§ Consegna
Per favore, trascrivi riga per riga tutto il materiale qui sotto, senza alcuna modifica e senza includere le immagini.
-------- Materiale riportato --------
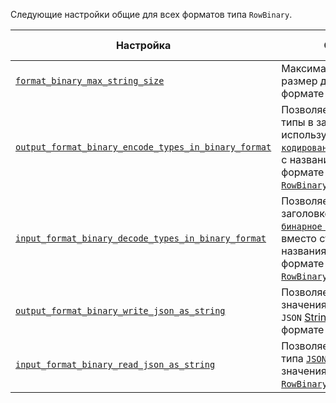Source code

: <!-- Примечание: Этот фрагмент повторно используется в любом файле, в который он импортируется -->

Следующие настройки общие для всех форматов типа `RowBinary`.

| Настройка                                                                                                                                           | Описание                                                                                                                                                                                                                                        | По умолчанию |
|-----------------------------------------------------------------------------------------------------------------------------------------------------|-------------------------------------------------------------------------------------------------------------------------------------------------------------------------------------------------------------------------------------------------|--------------|
| [`format_binary_max_string_size`](/operations/settings/settings-formats.md/#format_binary_max_string_size)                                          | Максимально допустимый размер для String в формате RowBinary.                                                                                                                                                                               | `1GiB`       |
| [`output_format_binary_encode_types_in_binary_format`](/operations/settings/formats#input_format_binary_decode_types_in_binary_format) | Позволяет записывать типы в заголовке, используя [`бинарное кодирование`](/sql-reference/data-types/data-types-binary-encoding.md), вместо строк с названиями типов в формате вывода [`RowBinaryWithNamesAndTypes`](../RowBinaryWithNamesAndTypes.md). | `false`      |
| [`input_format_binary_decode_types_in_binary_format`](/operations/settings/formats#input_format_binary_decode_types_in_binary_format)   | Позволяет читать типы в заголовке, используя [`бинарное кодирование`](/sql-reference/data-types/data-types-binary-encoding.md), вместо строк с названиями типов в формате ввода [`RowBinaryWithNamesAndTypes`](../RowBinaryWithNamesAndTypes.md). | `false`      |
| [`output_format_binary_write_json_as_string`](/operations/settings/settings-formats.md/#output_format_binary_write_json_as_string)                  | Позволяет записывать значения типа [`JSON`](/sql-reference/data-types/newjson.md) как `JSON` [String](/sql-reference/data-types/string.md) значения в формате вывода [`RowBinary`](../RowBinary.md).                                    | `false`      |
| [`input_format_binary_read_json_as_string`](/operations/settings/settings-formats.md/#input_format_binary_read_json_as_string)                        | Позволяет читать значения типа [`JSON`](/sql-reference/data-types/newjson.md) как `JSON` [String](/sql-reference/data-types/string.md) значения в формате ввода [`RowBinary`](../RowBinary.md).                                        | `false`      |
--------
§ Risposta all'esercizio
Source code

: <!-- Примечание: Этот фрагмент повторно используется в любом файле, в который он импортируется -->

Следующие настройки общие для всех форматов типа `RowBinary`.

| Настройка                                                                                                                                           | Описание                                                                                                                                                                                                                                        | По умолчанию |
|-----------------------------------------------------------------------------------------------------------------------------------------------------|-------------------------------------------------------------------------------------------------------------------------------------------------------------------------------------------------------------------------------------------------|--------------|
| [`format_binary_max_string_size`](/operations/settings/settings-formats.md/#format_binary_max_string_size)                                          | Максимально допустимый размер для String в формате RowBinary.                                                                                                                                                                               | `1GiB`       |
| [`output_format_binary_encode_types_in_binary_format`](/operations/settings/formats#input_format_binary_decode_types_in_binary_format) | Позволяет записывать типы в заголовке, используя [`бинарное кодирование`](/sql-reference/data-types/data-types-binary-encoding.md), вместо строк с названиями типов в формате вывода [`RowBinaryWithNamesAndTypes`](../RowBinaryWithNamesAndTypes.md). | `false`      |
| [`input_format_binary_decode_types_in_binary_format`](/operations/settings/formats#input_format_binary_decode_types_in_binary_format)   | Позволяет читать типы в заголовке, используя [`бинарное кодирование`](/sql-reference/data-types/data-types-binary-encoding.md), вместо строк с названиями типов в формате ввода [`RowBinaryWithNamesAndTypes`](../RowBinaryWithNamesAndTypes.md). | `false`      |
| [`output_format_binary_write_json_as_string`](/operations/settings/settings-formats.md/#output_format_binary_write_json_as_string)                  | Позволяет записывать значения типа [`JSON`](/sql-reference/data-types/newjson.md) как `JSON` [String](/sql-reference/data-types/string.md) значения в формате вывода [`RowBinary`](../RowBinary.md).                                    | `false`      |
| [`input_format_binary_read_json_as_string`](/operations/settings/settings-formats.md/#input_format_binary_read_json_as_string)                        | Позволяет читать значения типа [`JSON`](/sql-reference/data-types/newjson.md) как `JSON` [String](/sql-reference/data-types/string.md) значения в формате ввода [`RowBinary`](../RowBinary.md).                                        | `false`      |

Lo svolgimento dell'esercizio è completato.